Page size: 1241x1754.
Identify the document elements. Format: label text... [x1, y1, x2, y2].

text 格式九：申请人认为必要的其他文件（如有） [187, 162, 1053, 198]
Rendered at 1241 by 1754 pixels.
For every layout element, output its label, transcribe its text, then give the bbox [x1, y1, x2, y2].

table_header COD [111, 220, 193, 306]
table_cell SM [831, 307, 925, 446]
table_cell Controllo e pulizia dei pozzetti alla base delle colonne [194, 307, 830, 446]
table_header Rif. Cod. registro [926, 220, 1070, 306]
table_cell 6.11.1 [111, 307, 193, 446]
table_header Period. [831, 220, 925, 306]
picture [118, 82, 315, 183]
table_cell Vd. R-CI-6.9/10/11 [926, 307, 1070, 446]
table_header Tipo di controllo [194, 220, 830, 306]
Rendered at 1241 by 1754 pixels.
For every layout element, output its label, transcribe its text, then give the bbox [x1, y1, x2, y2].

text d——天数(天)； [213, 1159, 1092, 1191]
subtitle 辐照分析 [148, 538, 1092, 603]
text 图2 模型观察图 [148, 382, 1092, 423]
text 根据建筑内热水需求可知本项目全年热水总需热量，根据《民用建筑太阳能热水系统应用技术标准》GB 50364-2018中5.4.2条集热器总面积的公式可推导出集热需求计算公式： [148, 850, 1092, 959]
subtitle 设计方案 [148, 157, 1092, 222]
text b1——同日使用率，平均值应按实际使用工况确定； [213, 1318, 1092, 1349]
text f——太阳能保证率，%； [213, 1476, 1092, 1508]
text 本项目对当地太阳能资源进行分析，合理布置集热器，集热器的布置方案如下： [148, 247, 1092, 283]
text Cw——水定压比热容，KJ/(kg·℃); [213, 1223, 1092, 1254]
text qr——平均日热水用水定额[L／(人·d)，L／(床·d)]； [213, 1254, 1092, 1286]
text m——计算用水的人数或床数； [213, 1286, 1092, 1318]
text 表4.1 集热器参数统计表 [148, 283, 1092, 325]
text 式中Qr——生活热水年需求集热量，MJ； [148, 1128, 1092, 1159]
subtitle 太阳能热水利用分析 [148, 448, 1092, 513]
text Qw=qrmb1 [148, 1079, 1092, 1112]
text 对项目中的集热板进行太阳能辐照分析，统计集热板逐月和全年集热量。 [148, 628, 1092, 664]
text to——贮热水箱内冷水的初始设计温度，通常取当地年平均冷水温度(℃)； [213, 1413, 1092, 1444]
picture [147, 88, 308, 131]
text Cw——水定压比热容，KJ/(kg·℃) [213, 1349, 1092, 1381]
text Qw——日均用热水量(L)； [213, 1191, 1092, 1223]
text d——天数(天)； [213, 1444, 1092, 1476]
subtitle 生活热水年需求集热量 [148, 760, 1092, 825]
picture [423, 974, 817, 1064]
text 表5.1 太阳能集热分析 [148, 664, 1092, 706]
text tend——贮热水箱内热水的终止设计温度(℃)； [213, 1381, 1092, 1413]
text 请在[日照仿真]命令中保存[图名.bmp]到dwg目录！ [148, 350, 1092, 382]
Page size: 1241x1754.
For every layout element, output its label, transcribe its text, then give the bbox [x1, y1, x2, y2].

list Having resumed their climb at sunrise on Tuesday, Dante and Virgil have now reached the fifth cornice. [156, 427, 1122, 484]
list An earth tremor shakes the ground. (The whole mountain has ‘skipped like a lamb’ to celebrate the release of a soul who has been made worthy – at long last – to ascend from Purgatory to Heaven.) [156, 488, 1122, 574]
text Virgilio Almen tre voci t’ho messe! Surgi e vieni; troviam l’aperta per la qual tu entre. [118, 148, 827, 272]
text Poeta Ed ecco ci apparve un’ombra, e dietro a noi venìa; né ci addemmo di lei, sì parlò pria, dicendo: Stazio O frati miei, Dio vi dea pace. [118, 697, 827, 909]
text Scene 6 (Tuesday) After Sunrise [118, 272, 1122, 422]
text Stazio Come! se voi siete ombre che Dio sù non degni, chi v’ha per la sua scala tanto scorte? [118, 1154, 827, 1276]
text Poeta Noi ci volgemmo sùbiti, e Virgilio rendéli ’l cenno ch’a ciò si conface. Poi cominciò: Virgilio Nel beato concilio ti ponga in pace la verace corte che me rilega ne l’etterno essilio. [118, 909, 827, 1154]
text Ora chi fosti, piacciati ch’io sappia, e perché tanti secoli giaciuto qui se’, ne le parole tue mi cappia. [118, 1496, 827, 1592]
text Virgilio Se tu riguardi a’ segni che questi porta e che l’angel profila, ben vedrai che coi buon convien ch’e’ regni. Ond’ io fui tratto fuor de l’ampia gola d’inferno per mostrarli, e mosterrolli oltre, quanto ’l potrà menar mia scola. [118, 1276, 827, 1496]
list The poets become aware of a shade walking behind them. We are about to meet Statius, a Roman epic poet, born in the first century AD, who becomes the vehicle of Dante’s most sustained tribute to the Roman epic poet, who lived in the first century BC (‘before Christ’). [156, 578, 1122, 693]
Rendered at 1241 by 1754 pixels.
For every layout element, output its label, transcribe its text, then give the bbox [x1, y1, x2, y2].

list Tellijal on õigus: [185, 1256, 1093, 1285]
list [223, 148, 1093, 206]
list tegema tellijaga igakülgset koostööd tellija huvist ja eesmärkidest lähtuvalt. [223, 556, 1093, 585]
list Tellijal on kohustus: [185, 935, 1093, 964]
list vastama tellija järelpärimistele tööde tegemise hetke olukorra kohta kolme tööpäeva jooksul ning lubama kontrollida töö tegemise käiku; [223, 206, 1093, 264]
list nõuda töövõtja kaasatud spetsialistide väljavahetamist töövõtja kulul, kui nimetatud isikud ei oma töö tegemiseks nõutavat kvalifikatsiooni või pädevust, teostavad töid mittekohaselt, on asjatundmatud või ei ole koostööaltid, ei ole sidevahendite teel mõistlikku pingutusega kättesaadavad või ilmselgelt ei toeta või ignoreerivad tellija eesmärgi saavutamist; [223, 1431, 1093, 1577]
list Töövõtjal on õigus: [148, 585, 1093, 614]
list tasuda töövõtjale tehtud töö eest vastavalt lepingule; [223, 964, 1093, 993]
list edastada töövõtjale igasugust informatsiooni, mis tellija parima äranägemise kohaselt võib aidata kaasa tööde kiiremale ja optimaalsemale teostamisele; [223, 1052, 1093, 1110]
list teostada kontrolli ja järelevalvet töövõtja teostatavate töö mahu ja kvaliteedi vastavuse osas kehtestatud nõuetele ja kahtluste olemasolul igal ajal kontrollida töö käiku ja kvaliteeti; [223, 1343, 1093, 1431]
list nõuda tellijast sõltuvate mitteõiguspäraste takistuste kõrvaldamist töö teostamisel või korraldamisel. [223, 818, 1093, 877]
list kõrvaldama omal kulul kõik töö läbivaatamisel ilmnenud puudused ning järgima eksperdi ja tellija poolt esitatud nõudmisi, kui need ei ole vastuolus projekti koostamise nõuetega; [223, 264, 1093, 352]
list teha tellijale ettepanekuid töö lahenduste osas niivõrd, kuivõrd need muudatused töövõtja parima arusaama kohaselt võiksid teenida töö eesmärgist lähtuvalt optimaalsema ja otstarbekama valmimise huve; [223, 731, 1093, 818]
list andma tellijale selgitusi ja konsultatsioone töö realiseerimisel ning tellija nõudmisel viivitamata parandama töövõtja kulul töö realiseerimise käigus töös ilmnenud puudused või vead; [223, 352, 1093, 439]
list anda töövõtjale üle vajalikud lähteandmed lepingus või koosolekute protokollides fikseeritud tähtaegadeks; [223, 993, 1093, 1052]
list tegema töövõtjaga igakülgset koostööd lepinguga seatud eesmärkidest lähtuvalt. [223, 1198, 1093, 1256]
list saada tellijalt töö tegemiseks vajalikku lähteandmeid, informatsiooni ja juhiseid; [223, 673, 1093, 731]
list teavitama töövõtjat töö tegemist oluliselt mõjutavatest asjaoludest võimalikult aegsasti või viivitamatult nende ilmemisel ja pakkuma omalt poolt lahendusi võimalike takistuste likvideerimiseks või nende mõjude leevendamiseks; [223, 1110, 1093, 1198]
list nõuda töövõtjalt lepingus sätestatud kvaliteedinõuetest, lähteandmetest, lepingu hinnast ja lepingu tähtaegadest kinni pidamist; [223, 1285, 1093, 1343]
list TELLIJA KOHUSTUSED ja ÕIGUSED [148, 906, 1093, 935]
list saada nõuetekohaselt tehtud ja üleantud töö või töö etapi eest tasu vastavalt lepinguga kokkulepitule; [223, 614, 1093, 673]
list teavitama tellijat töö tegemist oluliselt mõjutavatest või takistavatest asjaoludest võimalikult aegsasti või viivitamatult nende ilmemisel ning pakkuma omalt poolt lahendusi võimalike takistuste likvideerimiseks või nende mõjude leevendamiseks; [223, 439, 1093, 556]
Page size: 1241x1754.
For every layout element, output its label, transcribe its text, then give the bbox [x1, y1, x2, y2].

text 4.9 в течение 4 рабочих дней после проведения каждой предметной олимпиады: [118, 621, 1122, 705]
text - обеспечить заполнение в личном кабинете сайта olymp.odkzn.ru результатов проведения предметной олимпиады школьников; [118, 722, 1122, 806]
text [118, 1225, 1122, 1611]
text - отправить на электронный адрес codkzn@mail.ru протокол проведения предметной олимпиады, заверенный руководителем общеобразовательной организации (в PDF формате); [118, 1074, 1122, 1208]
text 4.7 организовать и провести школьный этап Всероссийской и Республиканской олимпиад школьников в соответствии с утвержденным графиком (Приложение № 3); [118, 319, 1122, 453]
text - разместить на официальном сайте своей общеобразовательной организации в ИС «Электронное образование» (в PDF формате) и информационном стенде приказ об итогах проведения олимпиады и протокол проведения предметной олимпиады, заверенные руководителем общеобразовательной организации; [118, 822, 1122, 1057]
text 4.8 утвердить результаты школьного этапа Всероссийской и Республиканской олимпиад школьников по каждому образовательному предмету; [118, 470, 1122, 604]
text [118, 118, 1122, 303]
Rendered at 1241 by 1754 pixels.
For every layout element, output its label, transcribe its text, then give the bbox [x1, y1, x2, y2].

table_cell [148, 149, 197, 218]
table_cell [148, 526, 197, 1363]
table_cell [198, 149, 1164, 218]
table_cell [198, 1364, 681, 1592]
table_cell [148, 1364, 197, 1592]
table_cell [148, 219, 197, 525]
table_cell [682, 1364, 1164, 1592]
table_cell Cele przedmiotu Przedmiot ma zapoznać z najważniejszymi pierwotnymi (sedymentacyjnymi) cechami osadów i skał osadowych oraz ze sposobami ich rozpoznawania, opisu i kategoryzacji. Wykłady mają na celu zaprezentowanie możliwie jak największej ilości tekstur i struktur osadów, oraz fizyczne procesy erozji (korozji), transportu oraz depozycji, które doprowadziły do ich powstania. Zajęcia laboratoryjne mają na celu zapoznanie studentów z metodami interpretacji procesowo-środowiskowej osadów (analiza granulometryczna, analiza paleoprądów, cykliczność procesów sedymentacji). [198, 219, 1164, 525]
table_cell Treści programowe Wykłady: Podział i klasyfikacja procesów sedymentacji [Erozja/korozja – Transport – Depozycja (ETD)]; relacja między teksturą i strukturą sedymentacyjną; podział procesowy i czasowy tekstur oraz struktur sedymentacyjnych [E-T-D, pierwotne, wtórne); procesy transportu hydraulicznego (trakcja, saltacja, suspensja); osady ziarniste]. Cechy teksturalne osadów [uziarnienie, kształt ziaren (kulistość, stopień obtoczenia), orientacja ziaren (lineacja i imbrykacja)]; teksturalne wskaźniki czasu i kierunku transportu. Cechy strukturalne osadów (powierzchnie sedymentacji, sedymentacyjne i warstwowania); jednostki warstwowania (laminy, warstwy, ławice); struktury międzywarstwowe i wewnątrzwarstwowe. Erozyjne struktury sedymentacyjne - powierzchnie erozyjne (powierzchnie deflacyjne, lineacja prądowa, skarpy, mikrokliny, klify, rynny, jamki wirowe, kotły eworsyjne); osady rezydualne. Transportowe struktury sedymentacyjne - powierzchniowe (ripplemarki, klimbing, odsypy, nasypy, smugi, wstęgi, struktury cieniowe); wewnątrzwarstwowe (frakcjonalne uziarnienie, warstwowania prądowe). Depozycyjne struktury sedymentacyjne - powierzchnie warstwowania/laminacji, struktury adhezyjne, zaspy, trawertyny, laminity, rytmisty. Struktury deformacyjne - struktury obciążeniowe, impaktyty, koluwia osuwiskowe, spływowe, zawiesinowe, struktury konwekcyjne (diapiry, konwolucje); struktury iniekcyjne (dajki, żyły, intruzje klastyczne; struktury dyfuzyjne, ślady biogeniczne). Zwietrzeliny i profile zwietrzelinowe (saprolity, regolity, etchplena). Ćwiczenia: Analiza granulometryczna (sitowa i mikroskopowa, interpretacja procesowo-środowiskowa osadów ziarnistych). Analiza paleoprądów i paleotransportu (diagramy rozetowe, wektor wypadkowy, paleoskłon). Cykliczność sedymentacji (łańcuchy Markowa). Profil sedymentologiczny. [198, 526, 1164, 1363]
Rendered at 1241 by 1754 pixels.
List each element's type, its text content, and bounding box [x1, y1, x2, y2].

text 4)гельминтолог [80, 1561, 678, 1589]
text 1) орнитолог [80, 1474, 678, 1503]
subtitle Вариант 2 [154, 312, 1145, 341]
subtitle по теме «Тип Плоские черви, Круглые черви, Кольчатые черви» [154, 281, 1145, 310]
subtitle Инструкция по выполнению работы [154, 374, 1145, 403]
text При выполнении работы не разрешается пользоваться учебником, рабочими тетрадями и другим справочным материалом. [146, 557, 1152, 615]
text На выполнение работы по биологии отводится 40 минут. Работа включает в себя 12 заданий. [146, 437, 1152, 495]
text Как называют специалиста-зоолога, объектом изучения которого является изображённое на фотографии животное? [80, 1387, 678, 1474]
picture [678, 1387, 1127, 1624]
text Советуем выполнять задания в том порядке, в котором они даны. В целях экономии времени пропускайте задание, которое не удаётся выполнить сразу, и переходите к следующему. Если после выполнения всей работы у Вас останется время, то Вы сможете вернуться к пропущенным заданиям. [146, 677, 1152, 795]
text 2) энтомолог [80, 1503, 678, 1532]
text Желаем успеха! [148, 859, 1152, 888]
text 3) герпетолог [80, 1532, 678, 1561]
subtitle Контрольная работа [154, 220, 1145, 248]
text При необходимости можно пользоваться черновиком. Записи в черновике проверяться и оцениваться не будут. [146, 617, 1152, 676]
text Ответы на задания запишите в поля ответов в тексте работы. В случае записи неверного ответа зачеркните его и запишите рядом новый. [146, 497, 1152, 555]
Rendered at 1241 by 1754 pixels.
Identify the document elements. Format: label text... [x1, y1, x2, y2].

EXERCISE =
The response must contain every line from the listing above in which the string "Tuesday" appears.

EXPECTED OUTPUT =
list Having resumed their climb at sunrise on Tuesday, Dante and Virgil have now reached the fifth cornice. [156, 427, 1122, 484]
text Scene 6 (Tuesday) After Sunrise [118, 272, 1122, 422]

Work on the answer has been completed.